L’instrument focalise bien sûr toutes les attentions. On l’évoque, on y vient. On lui parle. On y revient. On en joue parfois, mais on se joue surtout de lui. On s’y assoit,
on s’y allonge, on l’apostrophe. On tente de le quitter mais il nous rappelle à l’ordre. Dans L’Oreille droite il y aura un peu d’Alexandre Tharaud, un peu de l’histoire de ce
cher piano et un peu, aussi, de Jacques Rebotier.
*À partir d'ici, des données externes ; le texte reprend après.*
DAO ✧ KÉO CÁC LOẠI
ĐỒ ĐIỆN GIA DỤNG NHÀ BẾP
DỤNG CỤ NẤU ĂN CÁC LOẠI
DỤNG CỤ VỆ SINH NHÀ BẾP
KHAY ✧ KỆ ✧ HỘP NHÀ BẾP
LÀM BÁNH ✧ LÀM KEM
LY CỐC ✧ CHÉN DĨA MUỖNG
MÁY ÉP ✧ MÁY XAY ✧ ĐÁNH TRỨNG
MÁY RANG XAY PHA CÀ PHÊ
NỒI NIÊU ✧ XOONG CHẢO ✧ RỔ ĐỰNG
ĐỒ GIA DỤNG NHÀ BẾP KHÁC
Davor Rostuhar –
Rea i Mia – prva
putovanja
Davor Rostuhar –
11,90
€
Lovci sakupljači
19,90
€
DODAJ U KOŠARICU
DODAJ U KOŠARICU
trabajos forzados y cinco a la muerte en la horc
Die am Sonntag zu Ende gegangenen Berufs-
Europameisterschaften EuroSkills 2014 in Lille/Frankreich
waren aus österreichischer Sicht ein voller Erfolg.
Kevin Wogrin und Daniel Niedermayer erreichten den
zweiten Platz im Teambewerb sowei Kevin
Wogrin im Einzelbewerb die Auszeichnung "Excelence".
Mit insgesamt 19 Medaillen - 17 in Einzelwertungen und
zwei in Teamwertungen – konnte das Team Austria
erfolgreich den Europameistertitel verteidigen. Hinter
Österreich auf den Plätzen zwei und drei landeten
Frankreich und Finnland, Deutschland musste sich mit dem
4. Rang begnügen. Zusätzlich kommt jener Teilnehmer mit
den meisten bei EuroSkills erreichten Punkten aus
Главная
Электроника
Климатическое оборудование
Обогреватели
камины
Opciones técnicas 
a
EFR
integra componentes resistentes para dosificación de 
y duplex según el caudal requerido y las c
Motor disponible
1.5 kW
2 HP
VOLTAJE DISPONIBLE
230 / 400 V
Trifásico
Car si la musique est bien présente, elle chemine étroitement avec les mots de cet écrivain compositeur, compositeur écrivain qu’est Rebotier, extirpant la musique de notre
langue en la pressant comme un citron. Tharaud incarne cette parole partition en la doublant, parfois, au clavier. Un chemin de notes et de mots suivi au millimètre par le
pianiste comédien, comédien pianiste. La prise de risque est totale. Emmener son public sur des terres inconnues au risque de le perdre en route.
Mais qu’importe.
Tharaud martèle une musique rêche, presque atonale, hachée comme cette narration qui nous parle de Beethoven et d’un serial killer japonais. Les trois premières notes de la
Lettre à Elise restent engluées au clavier. L’évasion est ailleurs, dans une esthétique contemporaine, motifs s’échappant d’une ritournelle mâchée ad libitum au piano. Plus
proche de Stravinsky que de Chopin, Tharaud frappe même le clavier du pied, sacrilège suprême. Il va lui casser quelques dents à ce satané piano. Je connais quelques
professeurs de conservatoire qui ont dû en avaler leur partition de Mozart. A mille années lumière du concert classique, et pourtant intimement lié à son piano, le musicien
fait l’acteur et nous montre sa face cachée, ingérant ses granules pour garder la forme, évoluant dans ses propres rêves. Ovni de théâtre musical éclairant d’une lumière noire
les recoins de l’âme d’un pianiste, L’Oreille droite s’abreuve aussi à la cruauté discrète de Jacques Rebotier : les oiseaux sans tête, les ongles que l’on ronge et qui
laissent du sang sur les touches. Et tandis que l’histoire du piano croise celle de Tharaud qui croise celle de Rebotier, certains quittent le navire en cours de voyage.
D’autres admirent le périple de cet intrépide pianiste, voyageur qui, le temps d’une soirée, a quitté les rives rassurantes du répertoire classique.